Sarai, however, came to the conclusion that something had to be done.

Since she had not borne a child, she suggested a solution that was perfectly acceptable in the culture around them. In the world of Ur and Babylon, a barren wife could give her handmaid to her husband, and the child born through that arrangement would be counted as her own. So this was not shocking by the standards of the day. It was common. It was accepted. It made sense culturally.

But it was still unbelief.

That is important to see. Just because something is normal in the culture does not mean it is right before God. Sarai’s plan was reasonable by human standards, but it was still an attempt to accomplish spiritually what God had promised supernaturally. It was man stepping in to help God out.

And Abram listened.

That is how simply the text puts it. “Abram hearkened to the voice of Sarai.” God had spoken, but now Abram listened to another voice. And that is so often how failure begins. The issue is not always open rebellion. Sometimes it is just choosing the wrong voice in the waiting.

I understand this passage more than I wish I did.

Because when God seems slow, I start getting tempted to manufacture results. I start thinking up ways to make things happen. I start trying to solve in the flesh what can only be brought forth by faith. And the problem is, flesh born solutions always create pain. They may look practical in the moment, but they never produce the peace that comes from simply trusting the Lord.

That is what we see here.

Abram and Sarai were not trying to run from God altogether. They were trying to bring about the promise in their own way. But whenever I try to fulfill God’s word by human effort, I only create messes that the next chapter of my life will have to deal with.

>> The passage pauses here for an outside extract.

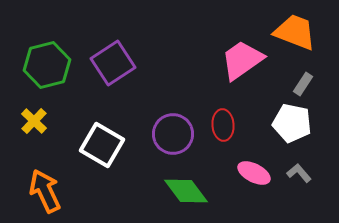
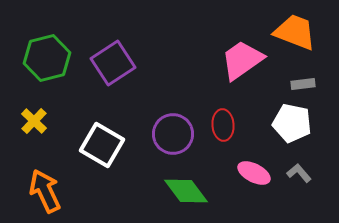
green hexagon: moved 7 px up
gray rectangle: rotated 50 degrees clockwise
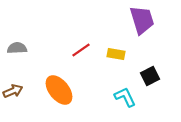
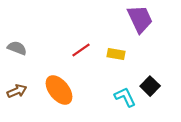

So there is a warning here for all of us. Be very careful in the gap. Be careful in the waiting. Be careful when the promise seems delayed and the pressure starts building. That is when the enemy loves to offer a practical alternative to simple trust.

But God never needs my cleverness to fulfill His promise.

He only asks for faith.

And though faith may struggle in the waiting, it is still far safer to wait on the Lord than to rush ahead and try to do His work in the energy of the flesh.